## DATA FOR ANALYSIS
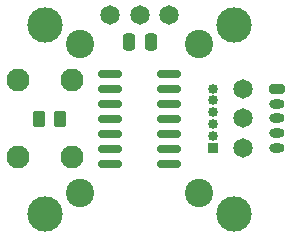
<source format=gts>
%TF.GenerationSoftware,KiCad,Pcbnew,(6.0.0)*%
%TF.CreationDate,2022-03-27T15:49:17-04:00*%
%TF.ProjectId,TM_Warthog_Open_Analog_Slew,544d5f57-6172-4746-986f-675f4f70656e,rev?*%
%TF.SameCoordinates,Original*%
%TF.FileFunction,Soldermask,Top*%
%TF.FilePolarity,Negative*%
%FSLAX46Y46*%
G04 Gerber Fmt 4.6, Leading zero omitted, Abs format (unit mm)*
G04 Created by KiCad (PCBNEW (6.0.0)) date 2022-03-27 15:49:17*
%MOMM*%
%LPD*%
G01*
G04 APERTURE LIST*
G04 Aperture macros list*
%AMRoundRect*
0 Rectangle with rounded corners*
0 $1 Rounding radius*
0 $2 $3 $4 $5 $6 $7 $8 $9 X,Y pos of 4 corners*
0 Add a 4 corners polygon primitive as box body*
4,1,4,$2,$3,$4,$5,$6,$7,$8,$9,$2,$3,0*
0 Add four circle primitives for the rounded corners*
1,1,$1+$1,$2,$3*
1,1,$1+$1,$4,$5*
1,1,$1+$1,$6,$7*
1,1,$1+$1,$8,$9*
0 Add four rect primitives between the rounded corners*
20,1,$1+$1,$2,$3,$4,$5,0*
20,1,$1+$1,$4,$5,$6,$7,0*
20,1,$1+$1,$6,$7,$8,$9,0*
20,1,$1+$1,$8,$9,$2,$3,0*%
G04 Aperture macros list end*
%ADD10C,3.000000*%
%ADD11RoundRect,0.250000X-0.262500X-0.450000X0.262500X-0.450000X0.262500X0.450000X-0.262500X0.450000X0*%
%ADD12RoundRect,0.200000X-0.450000X0.200000X-0.450000X-0.200000X0.450000X-0.200000X0.450000X0.200000X0*%
%ADD13O,1.300000X0.800000*%
%ADD14RoundRect,0.150000X-0.825000X-0.150000X0.825000X-0.150000X0.825000X0.150000X-0.825000X0.150000X0*%
%ADD15RoundRect,0.250000X-0.250000X-0.475000X0.250000X-0.475000X0.250000X0.475000X-0.250000X0.475000X0*%
%ADD16R,0.850000X0.850000*%
%ADD17O,0.850000X0.850000*%
%ADD18C,1.950000*%
%ADD19C,1.650000*%
%ADD20C,2.400000*%
G04 APERTURE END LIST*
D10*
%TO.C,*%
X155343374Y-98672145D03*
%TD*%
%TO.C,*%
X139343483Y-114672165D03*
%TD*%
D11*
%TO.C,R1*%
X138787500Y-106680000D03*
X140612500Y-106680000D03*
%TD*%
D12*
%TO.C,J1*%
X158955024Y-104112387D03*
D13*
X158955024Y-105362387D03*
X158955024Y-106612387D03*
X158955024Y-107862387D03*
X158955024Y-109112387D03*
%TD*%
D14*
%TO.C,U1*%
X144845000Y-102870000D03*
X144845000Y-104140000D03*
X144845000Y-105410000D03*
X144845000Y-106680000D03*
X144845000Y-107950000D03*
X144845000Y-109220000D03*
X144845000Y-110490000D03*
X149795000Y-110490000D03*
X149795000Y-109220000D03*
X149795000Y-107950000D03*
X149795000Y-106680000D03*
X149795000Y-105410000D03*
X149795000Y-104140000D03*
X149795000Y-102870000D03*
%TD*%
D15*
%TO.C,C1*%
X146400742Y-100131403D03*
X148300742Y-100131403D03*
%TD*%
D10*
%TO.C,*%
X139343483Y-98672145D03*
%TD*%
D16*
%TO.C,J2*%
X153560265Y-109079538D03*
D17*
X153560265Y-108079538D03*
X153560265Y-107079538D03*
X153560265Y-106079538D03*
X153560265Y-105079538D03*
X153560265Y-104079538D03*
%TD*%
D10*
%TO.C,*%
X155343374Y-114672645D03*
%TD*%
D18*
%TO.C,S1*%
X141565123Y-109856941D03*
D19*
X144815123Y-97876941D03*
X147315123Y-97876941D03*
X149815123Y-97876941D03*
D18*
X137065123Y-109856941D03*
D19*
X156045123Y-104106941D03*
X156045123Y-106606941D03*
X156045123Y-109106941D03*
D18*
X141565123Y-103356941D03*
X137065123Y-103356941D03*
D20*
X142315123Y-112931941D03*
X152315123Y-112931941D03*
X142315123Y-100281941D03*
X152315123Y-100281941D03*
%TD*%
M02*

</source>
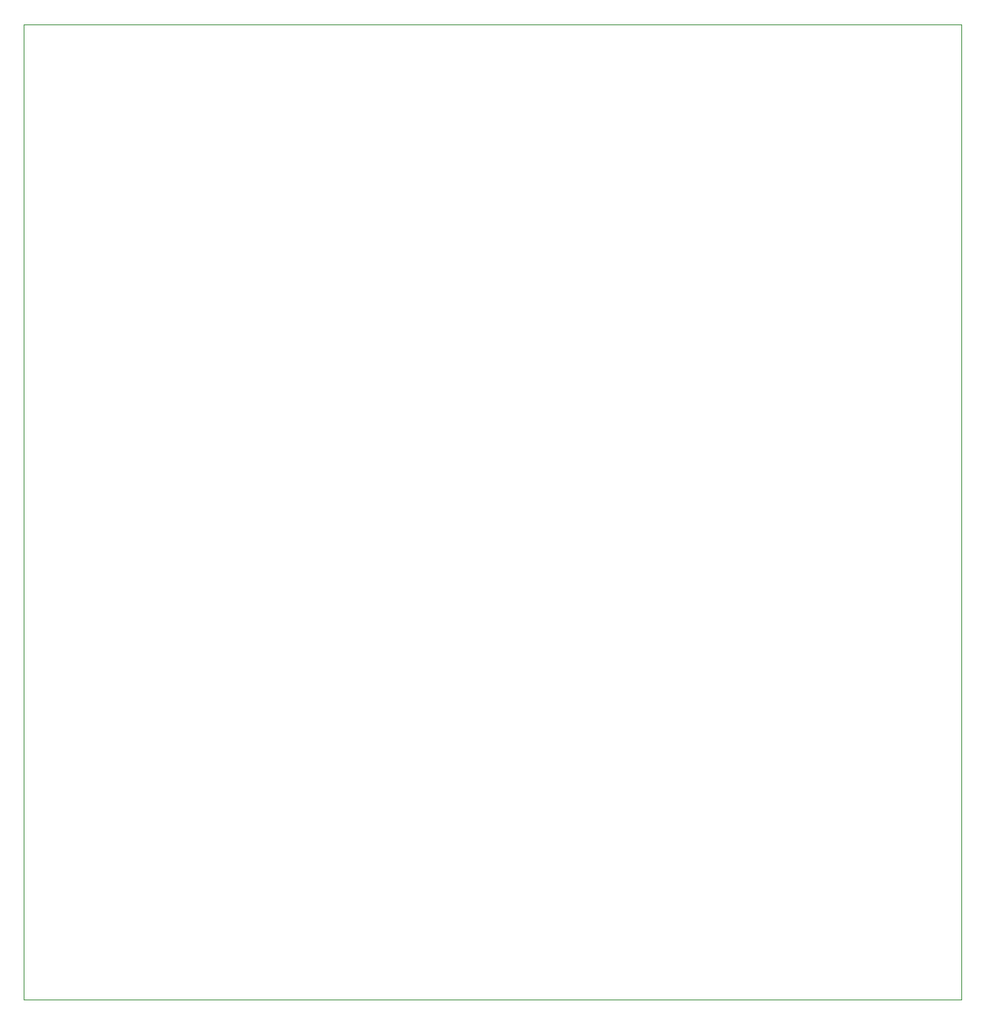
<source format=gbr>
%TF.GenerationSoftware,KiCad,Pcbnew,8.0.5-8.0.5-0~ubuntu22.04.1*%
%TF.CreationDate,2024-09-30T17:11:09+02:00*%
%TF.ProjectId,BTT-SKR-MINI-E3_shield,4254542d-534b-4522-9d4d-494e492d4533,rev?*%
%TF.SameCoordinates,Original*%
%TF.FileFunction,Profile,NP*%
%FSLAX46Y46*%
G04 Gerber Fmt 4.6, Leading zero omitted, Abs format (unit mm)*
G04 Created by KiCad (PCBNEW 8.0.5-8.0.5-0~ubuntu22.04.1) date 2024-09-30 17:11:09*
%MOMM*%
%LPD*%
G01*
G04 APERTURE LIST*
%TA.AperFunction,Profile*%
%ADD10C,0.050000*%
%TD*%
G04 APERTURE END LIST*
D10*
X100000000Y-30000000D02*
X204000000Y-30000000D01*
X204000000Y-138000000D01*
X100000000Y-138000000D01*
X100000000Y-30000000D01*
M02*

</source>
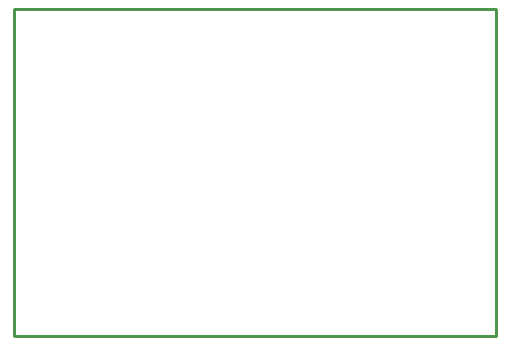
<source format=gko>
G04 Layer: BoardOutlineLayer*
G04 EasyEDA v6.5.44, 2024-07-21 16:24:13*
G04 9c1bdb26fcb24e138229f6b6421db46a,10*
G04 Gerber Generator version 0.2*
G04 Scale: 100 percent, Rotated: No, Reflected: No *
G04 Dimensions in millimeters *
G04 leading zeros omitted , absolute positions ,4 integer and 5 decimal *
%FSLAX45Y45*%
%MOMM*%

%ADD10C,0.2540*%
D10*
X700023Y5999987D02*
G01*
X700023Y6184900D01*
X4787900Y6184900D01*
X4787900Y3416300D01*
X700023Y3416300D01*
X700023Y5999987D01*

%LPD*%
M02*

</source>
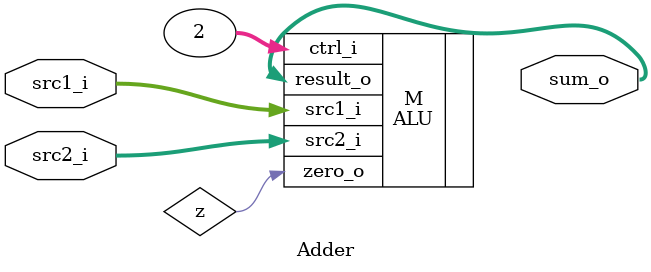
<source format=v>

module Adder(
    src1_i,
	src2_i,
	sum_o
	);
     
//I/O ports
input  [32-1:0]  src1_i;
input  [32-1:0]	 src2_i;
output [32-1:0]	 sum_o;


//Internal Signals
wire    [32-1:0]	 sum_o;
wire z;
//Parameter
    
//Main function
ALU M(.src1_i(src1_i), .src2_i(src2_i), .ctrl_i(2), .result_o(sum_o), .zero_o(z));

endmodule






</source>
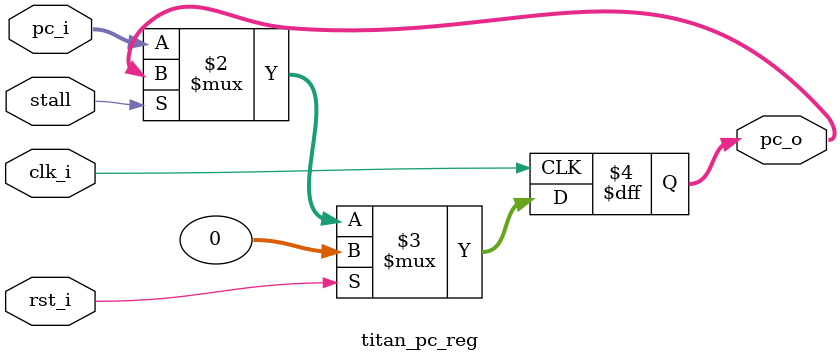
<source format=v>

module titan_pc_reg #(
		parameter [31:0] RESET_ADDR=32'h0000_0000
		)(
		input 			clk_i,
		input 			rst_i,
		input 			stall,
		input 		[31:0] 	pc_i,
	        output reg 	[31:0] 	pc_o); 

	always @(posedge clk_i) begin
		pc_o <= ((rst_i)? (RESET_ADDR):((stall)? pc_o: pc_i));
	end	
endmodule 

</source>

## INSTRUCTIONS FOR THE TASK
Make a verbatim copy of all the entries and strip out the pictures.

## ANSWER TO THIS PROBLEM
<source format=gts>
%TF.GenerationSoftware,KiCad,Pcbnew,(6.0.0)*%
%TF.CreationDate,2022-03-27T15:49:17-04:00*%
%TF.ProjectId,TM_Warthog_Open_Analog_Slew,544d5f57-6172-4746-986f-675f4f70656e,rev?*%
%TF.SameCoordinates,Original*%
%TF.FileFunction,Soldermask,Top*%
%TF.FilePolarity,Negative*%
%FSLAX46Y46*%
G04 Gerber Fmt 4.6, Leading zero omitted, Abs format (unit mm)*
G04 Created by KiCad (PCBNEW (6.0.0)) date 2022-03-27 15:49:17*
%MOMM*%
%LPD*%
G01*
G04 APERTURE LIST*
G04 Aperture macros list*
%AMRoundRect*
0 Rectangle with rounded corners*
0 $1 Rounding radius*
0 $2 $3 $4 $5 $6 $7 $8 $9 X,Y pos of 4 corners*
0 Add a 4 corners polygon primitive as box body*
4,1,4,$2,$3,$4,$5,$6,$7,$8,$9,$2,$3,0*
0 Add four circle primitives for the rounded corners*
1,1,$1+$1,$2,$3*
1,1,$1+$1,$4,$5*
1,1,$1+$1,$6,$7*
1,1,$1+$1,$8,$9*
0 Add four rect primitives between the rounded corners*
20,1,$1+$1,$2,$3,$4,$5,0*
20,1,$1+$1,$4,$5,$6,$7,0*
20,1,$1+$1,$6,$7,$8,$9,0*
20,1,$1+$1,$8,$9,$2,$3,0*%
G04 Aperture macros list end*
%ADD10C,3.000000*%
%ADD11RoundRect,0.250000X-0.262500X-0.450000X0.262500X-0.450000X0.262500X0.450000X-0.262500X0.450000X0*%
%ADD12RoundRect,0.200000X-0.450000X0.200000X-0.450000X-0.200000X0.450000X-0.200000X0.450000X0.200000X0*%
%ADD13O,1.300000X0.800000*%
%ADD14RoundRect,0.150000X-0.825000X-0.150000X0.825000X-0.150000X0.825000X0.150000X-0.825000X0.150000X0*%
%ADD15RoundRect,0.250000X-0.250000X-0.475000X0.250000X-0.475000X0.250000X0.475000X-0.250000X0.475000X0*%
%ADD16R,0.850000X0.850000*%
%ADD17O,0.850000X0.850000*%
%ADD18C,1.950000*%
%ADD19C,1.650000*%
%ADD20C,2.400000*%
G04 APERTURE END LIST*
D10*
%TO.C,*%
X155343374Y-98672145D03*
%TD*%
%TO.C,*%
X139343483Y-114672165D03*
%TD*%
D11*
%TO.C,R1*%
X138787500Y-106680000D03*
X140612500Y-106680000D03*
%TD*%
D12*
%TO.C,J1*%
X158955024Y-104112387D03*
D13*
X158955024Y-105362387D03*
X158955024Y-106612387D03*
X158955024Y-107862387D03*
X158955024Y-109112387D03*
%TD*%
D14*
%TO.C,U1*%
X144845000Y-102870000D03*
X144845000Y-104140000D03*
X144845000Y-105410000D03*
X144845000Y-106680000D03*
X144845000Y-107950000D03*
X144845000Y-109220000D03*
X144845000Y-110490000D03*
X149795000Y-110490000D03*
X149795000Y-109220000D03*
X149795000Y-107950000D03*
X149795000Y-106680000D03*
X149795000Y-105410000D03*
X149795000Y-104140000D03*
X149795000Y-102870000D03*
%TD*%
D15*
%TO.C,C1*%
X146400742Y-100131403D03*
X148300742Y-100131403D03*
%TD*%
D10*
%TO.C,*%
X139343483Y-98672145D03*
%TD*%
D16*
%TO.C,J2*%
X153560265Y-109079538D03*
D17*
X153560265Y-108079538D03*
X153560265Y-107079538D03*
X153560265Y-106079538D03*
X153560265Y-105079538D03*
X153560265Y-104079538D03*
%TD*%
D10*
%TO.C,*%
X155343374Y-114672645D03*
%TD*%
D18*
%TO.C,S1*%
X141565123Y-109856941D03*
D19*
X144815123Y-97876941D03*
X147315123Y-97876941D03*
X149815123Y-97876941D03*
D18*
X137065123Y-109856941D03*
D19*
X156045123Y-104106941D03*
X156045123Y-106606941D03*
X156045123Y-109106941D03*
D18*
X141565123Y-103356941D03*
X137065123Y-103356941D03*
D20*
X142315123Y-112931941D03*
X152315123Y-112931941D03*
X142315123Y-100281941D03*
X152315123Y-100281941D03*
%TD*%
M02*

</source>
<source format=gbr>
%TF.GenerationSoftware,KiCad,Pcbnew,8.0.5-8.0.5-0~ubuntu22.04.1*%
%TF.CreationDate,2024-09-30T17:11:09+02:00*%
%TF.ProjectId,BTT-SKR-MINI-E3_shield,4254542d-534b-4522-9d4d-494e492d4533,rev?*%
%TF.SameCoordinates,Original*%
%TF.FileFunction,Profile,NP*%
%FSLAX46Y46*%
G04 Gerber Fmt 4.6, Leading zero omitted, Abs format (unit mm)*
G04 Created by KiCad (PCBNEW 8.0.5-8.0.5-0~ubuntu22.04.1) date 2024-09-30 17:11:09*
%MOMM*%
%LPD*%
G01*
G04 APERTURE LIST*
%TA.AperFunction,Profile*%
%ADD10C,0.050000*%
%TD*%
G04 APERTURE END LIST*
D10*
X100000000Y-30000000D02*
X204000000Y-30000000D01*
X204000000Y-138000000D01*
X100000000Y-138000000D01*
X100000000Y-30000000D01*
M02*

</source>
<source format=gko>
G04 Layer: BoardOutlineLayer*
G04 EasyEDA v6.5.44, 2024-07-21 16:24:13*
G04 9c1bdb26fcb24e138229f6b6421db46a,10*
G04 Gerber Generator version 0.2*
G04 Scale: 100 percent, Rotated: No, Reflected: No *
G04 Dimensions in millimeters *
G04 leading zeros omitted , absolute positions ,4 integer and 5 decimal *
%FSLAX45Y45*%
%MOMM*%

%ADD10C,0.2540*%
D10*
X700023Y5999987D02*
G01*
X700023Y6184900D01*
X4787900Y6184900D01*
X4787900Y3416300D01*
X700023Y3416300D01*
X700023Y5999987D01*

%LPD*%
M02*

</source>
<source format=v>

module Adder(
    src1_i,
	src2_i,
	sum_o
	);
     
//I/O ports
input  [32-1:0]  src1_i;
input  [32-1:0]	 src2_i;
output [32-1:0]	 sum_o;


//Internal Signals
wire    [32-1:0]	 sum_o;
wire z;
//Parameter
    
//Main function
ALU M(.src1_i(src1_i), .src2_i(src2_i), .ctrl_i(2), .result_o(sum_o), .zero_o(z));

endmodule






</source>
<source format=v>

module titan_pc_reg #(
		parameter [31:0] RESET_ADDR=32'h0000_0000
		)(
		input 			clk_i,
		input 			rst_i,
		input 			stall,
		input 		[31:0] 	pc_i,
	        output reg 	[31:0] 	pc_o); 

	always @(posedge clk_i) begin
		pc_o <= ((rst_i)? (RESET_ADDR):((stall)? pc_o: pc_i));
	end	
endmodule 

</source>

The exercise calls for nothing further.